I want to scrape the TheRegister.com Security section and parse the XML parts into a data structure.
In the Scrapy Shell I've tried:
>>> fetch('https://www.theregister.com/security/headlines.atom')
resulting in response
2020-11-07 09:34:47 [scrapy.core.engine] DEBUG: Crawled (200) <GET https://www.theregister.com/security/headlines.atom> (referer: None)
The response has a body that can be viewed, see a snippet below (I only selected the first couple of lines)
<?xml version="1.0" encoding="UTF-8"?>
<feed xmlns="http://www.w3.org/2005/Atom" xml:lang="en">
<title>The Register - Security</title>
<link rel="self" type="application/atom+xml" href="https://www.theregister.com/security/headlines.atom"/>
<link rel="alternate" type="text/html" href="https://www.theregister.com/security/"/>
<rights>Copyright © 2020, Situation Publishing</rights>
<name>Team Register</name>
<email>[email protected]</email>
<subtitle>Biting the hand that feeds IT — Enterprise Technology News and Analysis</subtitle>
<name>Thomas Claburn</name>
<link rel="alternate" type="text/html" href="https://go.theregister.com/feed/www.theregister.com/2020/11/06/android_encryption_certs/"/>
<title type="html">Let's Encrypt warns about a third of Android devices will from next year stumble over sites that use its certs</title>
<summary type="html" xml:base="https://www.theregister.com/"><h4>Expiration of cross-signed root certificates spells trouble for pre-7.1.1 kit... unless they're using Firefox</h4> <p>Let's Encrypt, a Certificate Authority (CA) that puts the "S" in "HTTPS" for about <a target="_blank" rel="nofollow" href="https://letsencrypt.org/stats/">220m domains</a>, has issued a warning to users of older Android devices that their web surfing may get choppy next year.…</p> <p><!--#include virtual='/data_centre/_whitepaper_textlinks_top.html' --></p></summary>
Why can I not parse any data with the regular Xpath method?
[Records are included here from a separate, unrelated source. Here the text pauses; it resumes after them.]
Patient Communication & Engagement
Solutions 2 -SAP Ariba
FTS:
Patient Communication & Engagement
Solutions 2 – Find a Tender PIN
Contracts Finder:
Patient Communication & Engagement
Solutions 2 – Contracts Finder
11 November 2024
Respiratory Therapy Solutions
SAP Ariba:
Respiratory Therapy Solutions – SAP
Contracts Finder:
I've tried:
>>> response.xpath('entry')
>>> response.xpath('/entry')
>>> response.xpath('//entry')
>>> response.xpath('.//entry')
>>> response.xpath('entry/text()')
>>> response.xpath('/entry/text()')
>>> response.xpath('//entry/text()')
>>> response.xpath('.//entry/text()')
All with no luck. Also the other xml-tags, like title, link, author I cannot extract.